The online stores have been tight-lipped about their sales and profits thus far, but they say their sales are significant, and growing quickly. Forrester Research estimates that by 2003, the sale of books online will grow into a $3 billion a year industry. It is estimated that textbook sales online could represent about 10 to 15 percent of that amount.

The trade organization that represents most of the brick and mortar college stores in the United States, the National Association of College Stores (NACS), has launched several initiatives to help its 3000 members get online, but the organization admits that it has been slow to get on the Web.


The NACS has also been fighting against what it calls "false, misleading, and unsubstantiated claims" made by online textbook sellers. In October 1999 the NACS filed suit against VarsityBooks.com claiming its members were irreparably damaged by VarsityBook's advertising, which implied that campus bookstores overcharge students for textbooks.

NACS also took issue with VarsityBook's statement that it offers textbooks "up to 40% off" the suggested retail price.
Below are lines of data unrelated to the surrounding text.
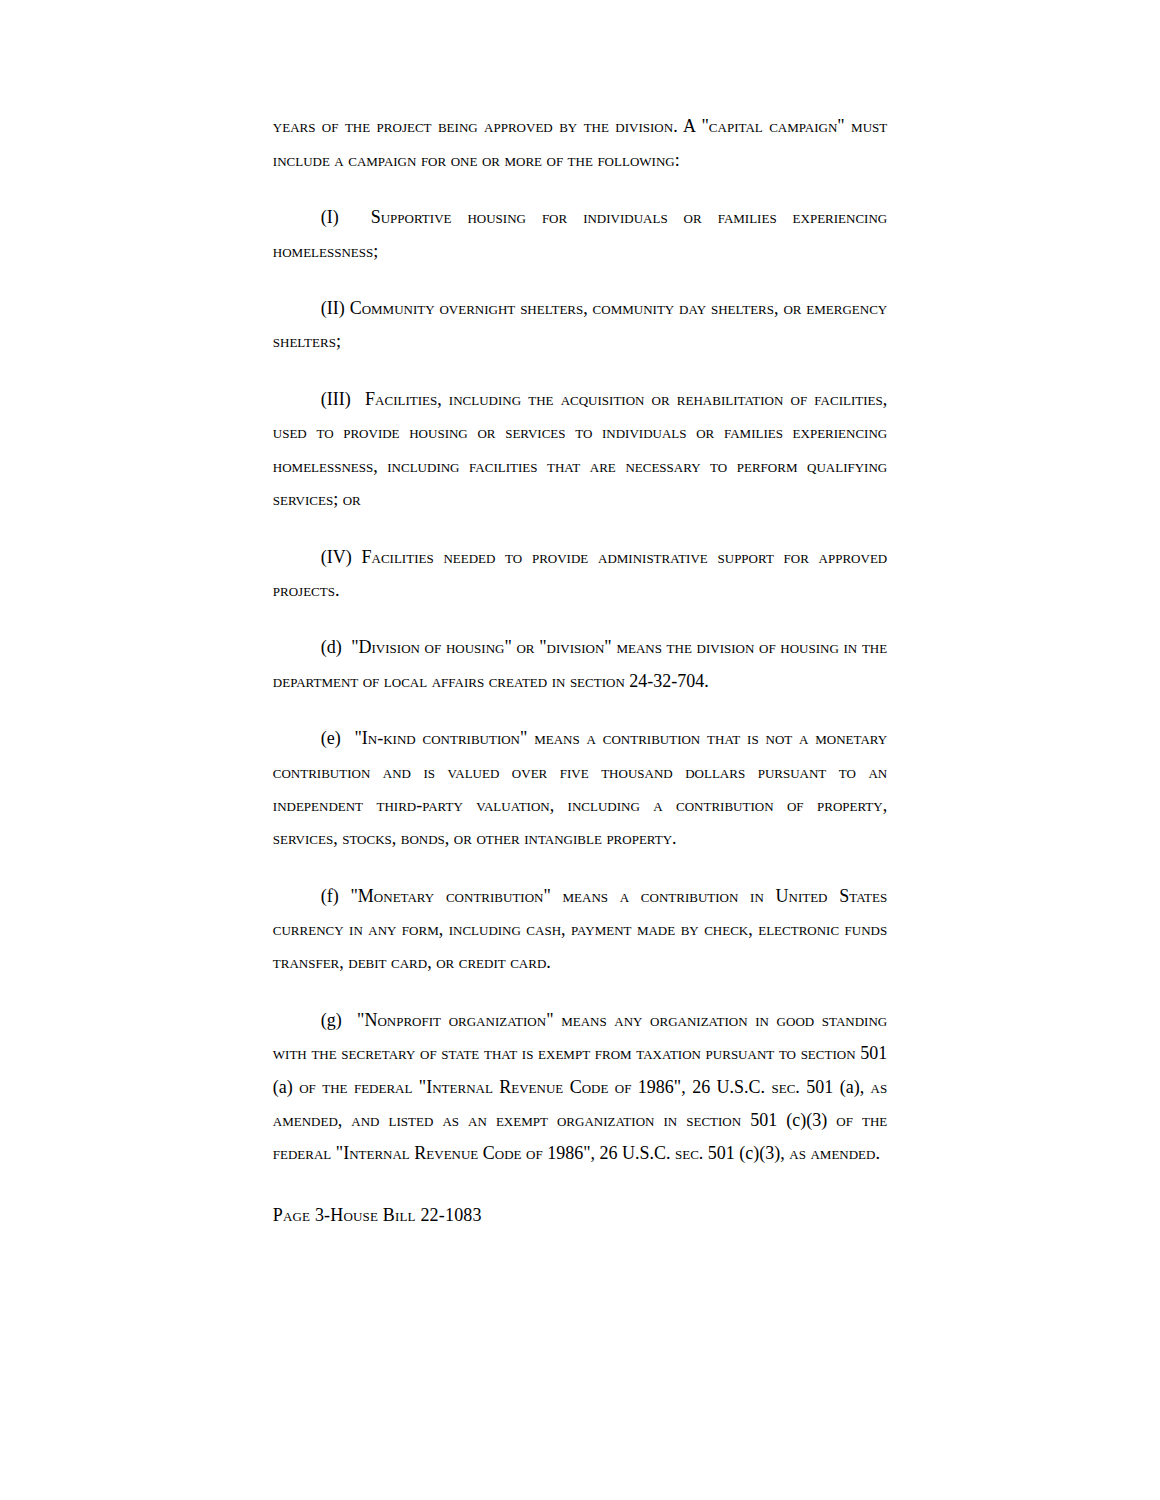years of the project being approved by the division. A "capital campaign" must include a campaign for one or more of the following:
(I) Supportive housing for individuals or families experiencing homelessness;
(II) Community overnight shelters, community day shelters, or emergency shelters;
(III) Facilities, including the acquisition or rehabilitation of facilities, used to provide housing or services to individuals or families experiencing homelessness, including facilities that are necessary to perform qualifying services; or
(IV) Facilities needed to provide administrative support for approved projects.
(d) "Division of housing" or "division" means the division of housing in the department of local affairs created in section 24-32-704.
(e) "In-kind contribution" means a contribution that is not a monetary contribution and is valued over five thousand dollars pursuant to an independent third-party valuation, including a contribution of property, services, stocks, bonds, or other intangible property.
(f) "Monetary contribution" means a contribution in United States currency in any form, including cash, payment made by check, electronic funds transfer, debit card, or credit card.
(g) "Nonprofit organization" means any organization in good standing with the secretary of state that is exempt from taxation pursuant to section 501 (a) of the federal "Internal Revenue Code of 1986", 26 U.S.C. sec. 501 (a), as amended, and listed as an exempt organization in section 501 (c)(3) of the federal "Internal Revenue Code of 1986", 26 U.S.C. sec. 501 (c)(3), as amended.
Page 3-House Bill 22-1083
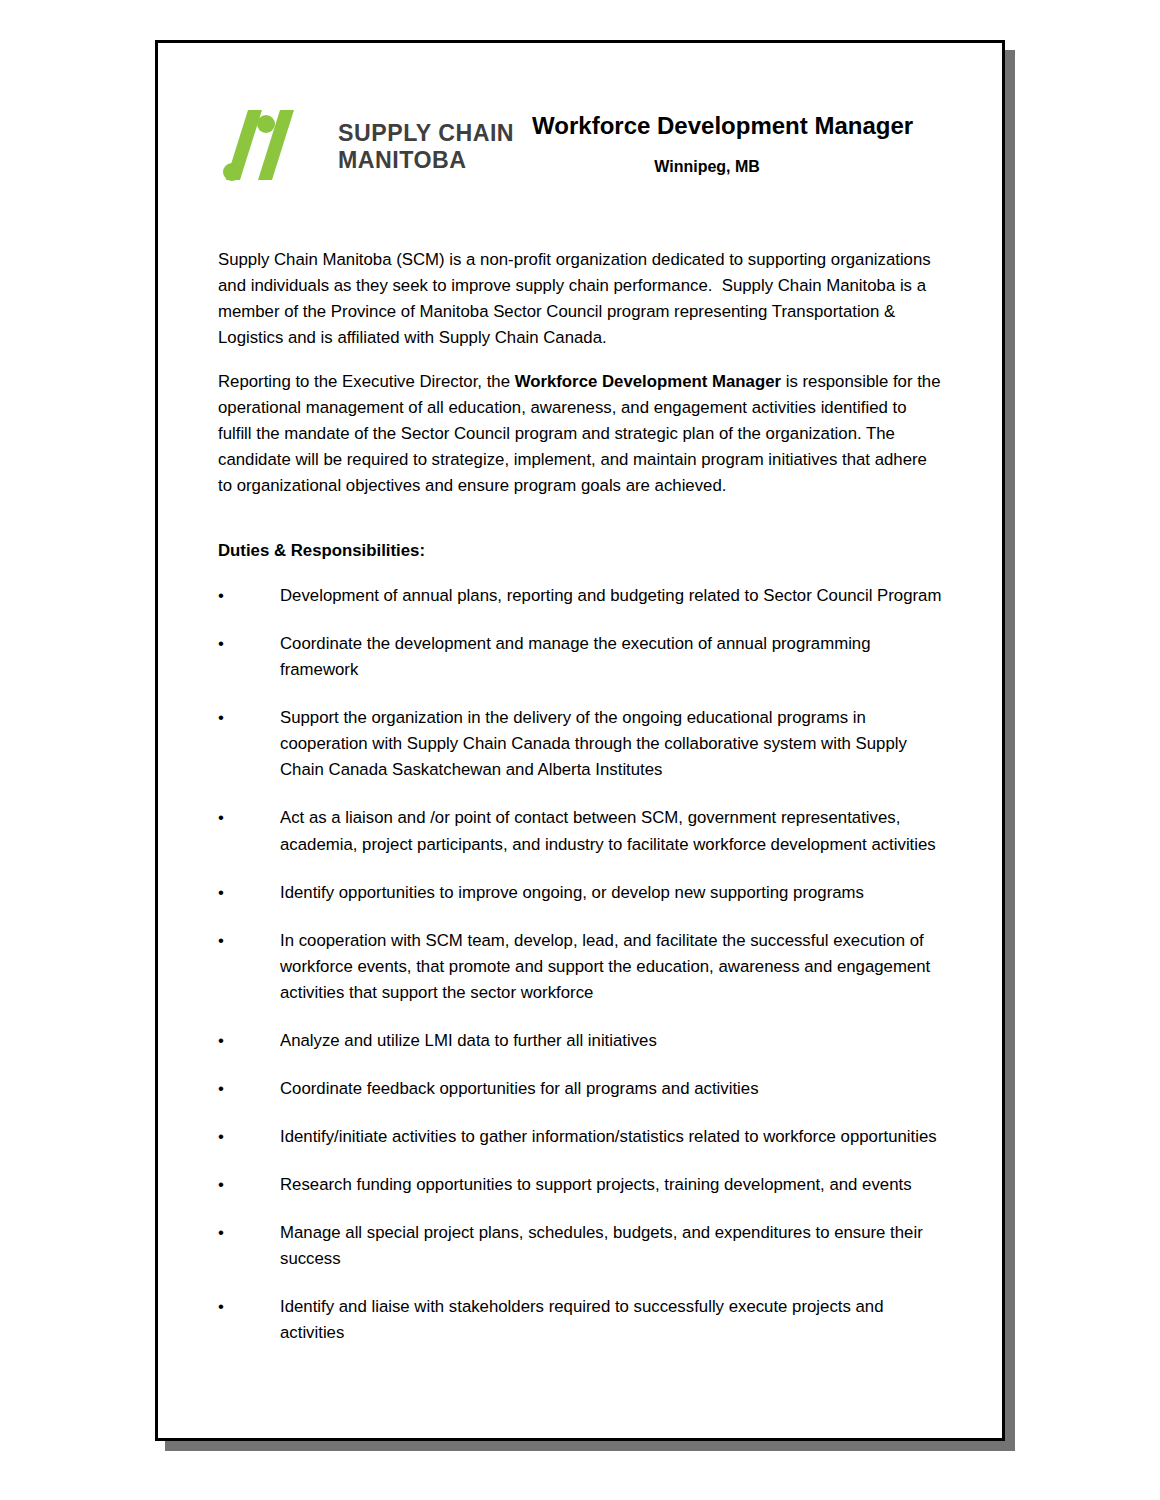SUPPLY CHAIN
MANITOBA
Workforce Development Manager
Winnipeg, MB
Supply Chain Manitoba (SCM) is a non-profit organization dedicated to supporting organizations and individuals as they seek to improve supply chain performance. Supply Chain Manitoba is a member of the Province of Manitoba Sector Council program representing Transportation & Logistics and is affiliated with Supply Chain Canada.
Reporting to the Executive Director, the Workforce Development Manager is responsible for the operational management of all education, awareness, and engagement activities identified to fulfill the mandate of the Sector Council program and strategic plan of the organization. The candidate will be required to strategize, implement, and maintain program initiatives that adhere to organizational objectives and ensure program goals are achieved.
Duties & Responsibilities:
Development of annual plans, reporting and budgeting related to Sector Council Program
Coordinate the development and manage the execution of annual programming framework
Support the organization in the delivery of the ongoing educational programs in cooperation with Supply Chain Canada through the collaborative system with Supply Chain Canada Saskatchewan and Alberta Institutes
Act as a liaison and /or point of contact between SCM, government representatives, academia, project participants, and industry to facilitate workforce development activities
Identify opportunities to improve ongoing, or develop new supporting programs
In cooperation with SCM team, develop, lead, and facilitate the successful execution of workforce events, that promote and support the education, awareness and engagement activities that support the sector workforce
Analyze and utilize LMI data to further all initiatives
Coordinate feedback opportunities for all programs and activities
Identify/initiate activities to gather information/statistics related to workforce opportunities
Research funding opportunities to support projects, training development, and events
Manage all special project plans, schedules, budgets, and expenditures to ensure their success
Identify and liaise with stakeholders required to successfully execute projects and activities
A press release about the suit on the NACS web site states that the advertising is misleading because "VarsityBooks offers only a small percentage of its books at 40% below the suggested price it has listed for the books."
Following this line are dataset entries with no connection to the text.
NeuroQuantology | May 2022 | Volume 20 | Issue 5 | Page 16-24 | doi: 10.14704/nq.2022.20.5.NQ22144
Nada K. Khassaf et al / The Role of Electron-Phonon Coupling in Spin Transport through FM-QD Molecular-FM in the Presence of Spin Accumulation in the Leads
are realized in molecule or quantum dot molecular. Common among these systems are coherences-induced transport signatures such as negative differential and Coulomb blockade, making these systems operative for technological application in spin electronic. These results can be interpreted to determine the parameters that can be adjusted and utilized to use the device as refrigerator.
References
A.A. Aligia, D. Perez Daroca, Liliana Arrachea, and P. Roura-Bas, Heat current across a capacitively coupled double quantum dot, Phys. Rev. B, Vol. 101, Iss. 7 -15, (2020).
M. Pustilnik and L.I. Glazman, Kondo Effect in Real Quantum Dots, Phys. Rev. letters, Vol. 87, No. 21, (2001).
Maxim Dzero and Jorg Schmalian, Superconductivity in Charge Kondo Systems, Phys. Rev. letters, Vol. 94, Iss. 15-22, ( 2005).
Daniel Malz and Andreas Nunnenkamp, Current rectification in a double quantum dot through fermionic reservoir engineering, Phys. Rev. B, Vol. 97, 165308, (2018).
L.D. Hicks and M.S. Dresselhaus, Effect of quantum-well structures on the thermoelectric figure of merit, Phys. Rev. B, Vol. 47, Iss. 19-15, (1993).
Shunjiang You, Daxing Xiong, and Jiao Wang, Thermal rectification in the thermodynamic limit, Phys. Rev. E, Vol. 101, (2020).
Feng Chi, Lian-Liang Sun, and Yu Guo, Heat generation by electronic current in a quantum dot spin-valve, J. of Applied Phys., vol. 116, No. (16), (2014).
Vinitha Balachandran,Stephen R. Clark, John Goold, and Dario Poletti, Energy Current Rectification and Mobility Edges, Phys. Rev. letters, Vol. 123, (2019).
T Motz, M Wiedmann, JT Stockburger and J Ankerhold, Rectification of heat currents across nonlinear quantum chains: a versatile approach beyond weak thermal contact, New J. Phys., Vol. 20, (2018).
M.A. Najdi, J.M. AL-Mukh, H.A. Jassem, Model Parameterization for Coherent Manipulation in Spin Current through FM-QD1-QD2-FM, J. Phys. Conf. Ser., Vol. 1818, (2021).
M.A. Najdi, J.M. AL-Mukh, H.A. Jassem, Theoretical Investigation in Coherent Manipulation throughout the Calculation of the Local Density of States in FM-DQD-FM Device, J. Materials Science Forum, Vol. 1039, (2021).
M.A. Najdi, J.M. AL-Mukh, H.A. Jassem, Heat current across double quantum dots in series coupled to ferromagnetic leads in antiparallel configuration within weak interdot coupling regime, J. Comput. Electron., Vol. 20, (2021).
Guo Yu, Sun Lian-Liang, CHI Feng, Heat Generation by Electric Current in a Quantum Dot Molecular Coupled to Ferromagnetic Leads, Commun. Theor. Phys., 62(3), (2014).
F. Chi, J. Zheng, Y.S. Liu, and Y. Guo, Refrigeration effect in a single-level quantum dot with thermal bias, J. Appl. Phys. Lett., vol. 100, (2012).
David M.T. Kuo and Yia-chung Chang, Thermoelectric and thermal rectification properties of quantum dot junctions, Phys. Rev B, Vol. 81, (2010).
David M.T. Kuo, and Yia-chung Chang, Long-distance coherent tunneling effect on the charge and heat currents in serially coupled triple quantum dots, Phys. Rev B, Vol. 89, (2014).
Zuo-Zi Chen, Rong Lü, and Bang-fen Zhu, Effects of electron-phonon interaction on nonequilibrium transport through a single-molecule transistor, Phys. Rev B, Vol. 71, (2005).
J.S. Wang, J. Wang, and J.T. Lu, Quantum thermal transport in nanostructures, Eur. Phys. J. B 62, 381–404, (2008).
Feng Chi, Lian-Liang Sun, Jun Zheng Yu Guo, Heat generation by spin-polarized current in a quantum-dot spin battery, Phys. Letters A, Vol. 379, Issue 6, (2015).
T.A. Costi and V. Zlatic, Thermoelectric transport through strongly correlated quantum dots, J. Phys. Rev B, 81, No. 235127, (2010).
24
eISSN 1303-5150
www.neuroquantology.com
VarsityBooks.com isn't the only Internet retailer the NACS is targeting - earlier this month the association's lawyers fired off letters to BigWords.com and eCampus.com, threatening legal action unless they change or substantiate their advertising claims.
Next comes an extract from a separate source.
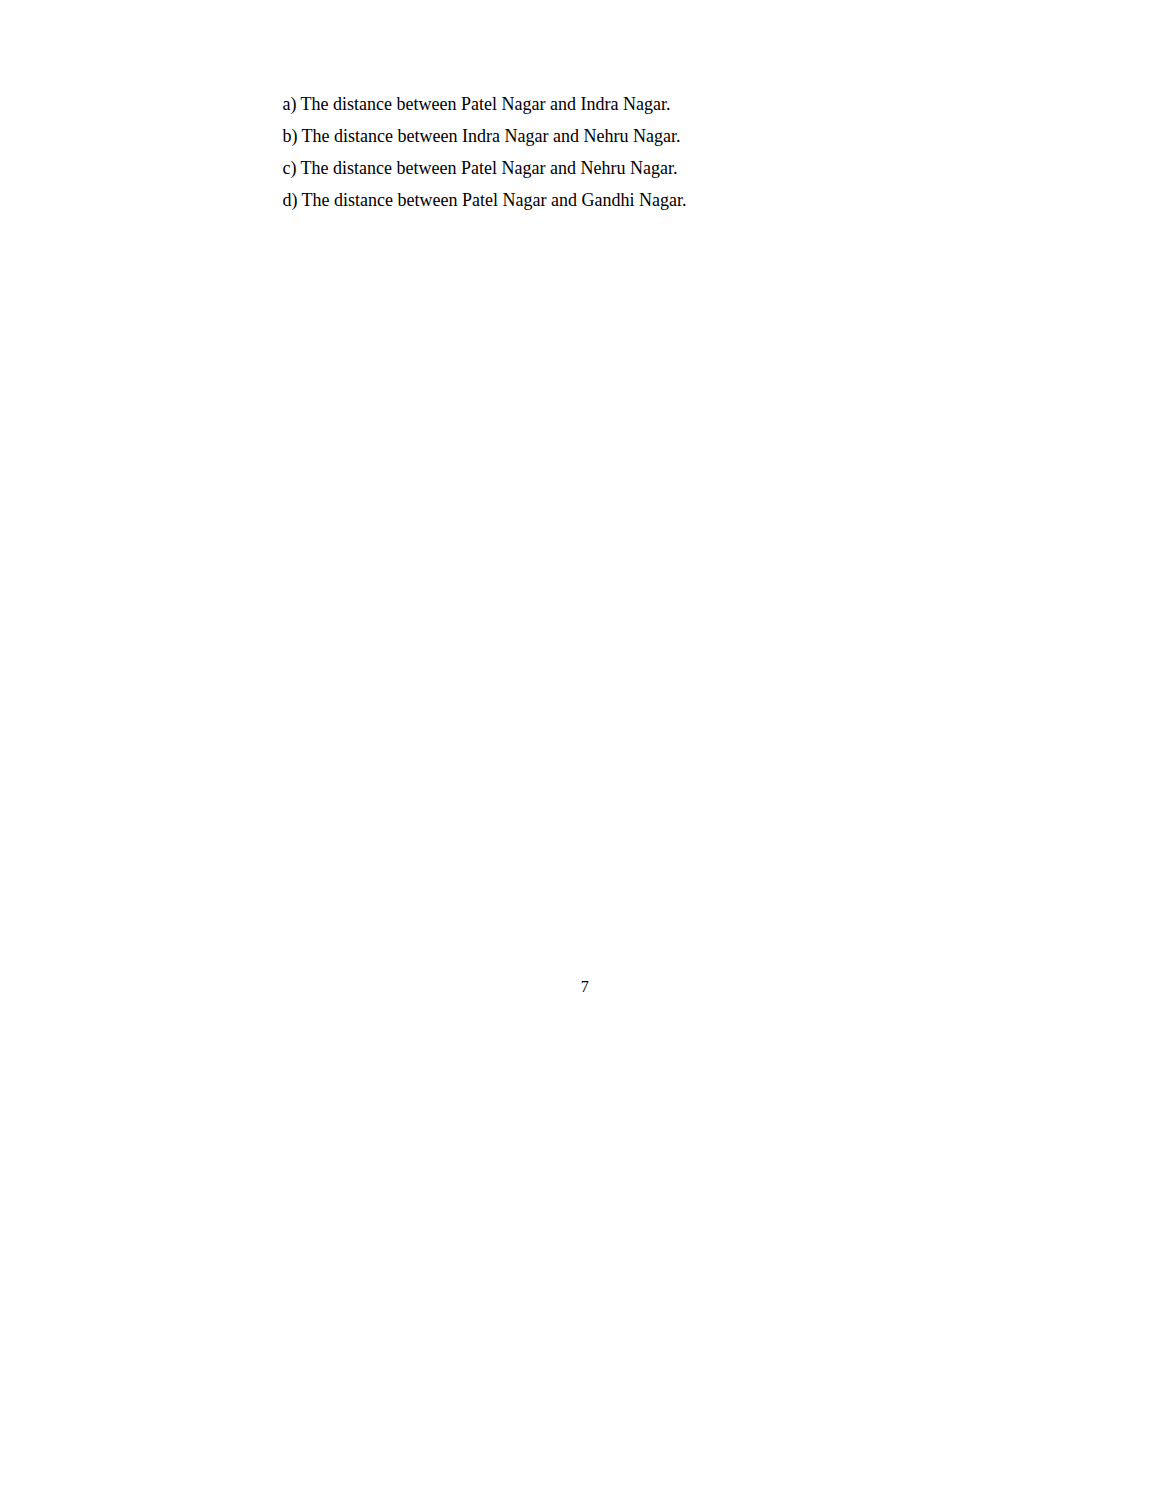a) The distance between Patel Nagar and Indra Nagar.
b) The distance between Indra Nagar and Nehru Nagar.
c) The distance between Patel Nagar and Nehru Nagar.
d) The distance between Patel Nagar and Gandhi Nagar.
7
The NACS believes that the retail prices on which BigWords bases its discounts are inflated, and that "only a small percentage of the textbooks listed on BigWords.com's site are available at 40% or more off the company's claimed retail price, let alone a price that student consumers would pay another bookseller."

NACS is also questioning eCampus.com's claims that it offers students textbooks at 50% off, and that eCampus is "the globe's largest college bookstore."

NACS seems to be targeting the online-only booksellers, since it has not pursued similar action against Barnes & Noble-owned textbooks.com, which claims to offer students discounts up to 50% through "The World's Largest Textbook Store," or efollett.com which claims to be the "largest online campus bookstore" in its press releases.

The NACS has also stressed the need for its member stores to educate the media about the importance of college stores, and to thwart the idea that buying online will save students money.

But as distressing as it might be for bricks and mortar campus stores, more students than ever are buying online, and many of those that buy online believe that they are getting a better deal there than they do from their campus stores.


Although many members of the National Association of College Stores have developed their own online shops, none hold a candle to the large, well funded textbook stores that are currently leading the pack. Those that hold to the idea that textbook purchases are best made exclusively offline will soon be left in the dust.

Today, 90 percent of the 15 million full time university students in the United States use the Internet, and 66% surf the Web at least once a day. According to a study done by the online research firm Cyber Dialogue, wired students spend more on books, movies and software online than other online adults.

Students Other Adults
Books 20% 16%
Software 16% 11%
Movies/Videos 11% 6%
Online students are more likely to
buy books, videos and software
on the Web than other online adults.
Source: Cyber Dialogue

And despite common perception of students as impoverished, more than 50% of students using the Internet have credit cards in their own names, and one third are actively buying online.

Student online purchases exceeded more than $600 million dollars U.S. in 1999, and that number will surely increase as more students use the Web, and as enrollment in colleges and universities continues to rise.

According to Cyber Dialogue, U.S. university enrollment exceeded 15 million in the fall of 1999, and is expected to grow to 18 million or more by 2004.

The future looks bright for textbook sales.

Unless college and university bookstores take to the Internet in a big way, their own future may not be so rosy.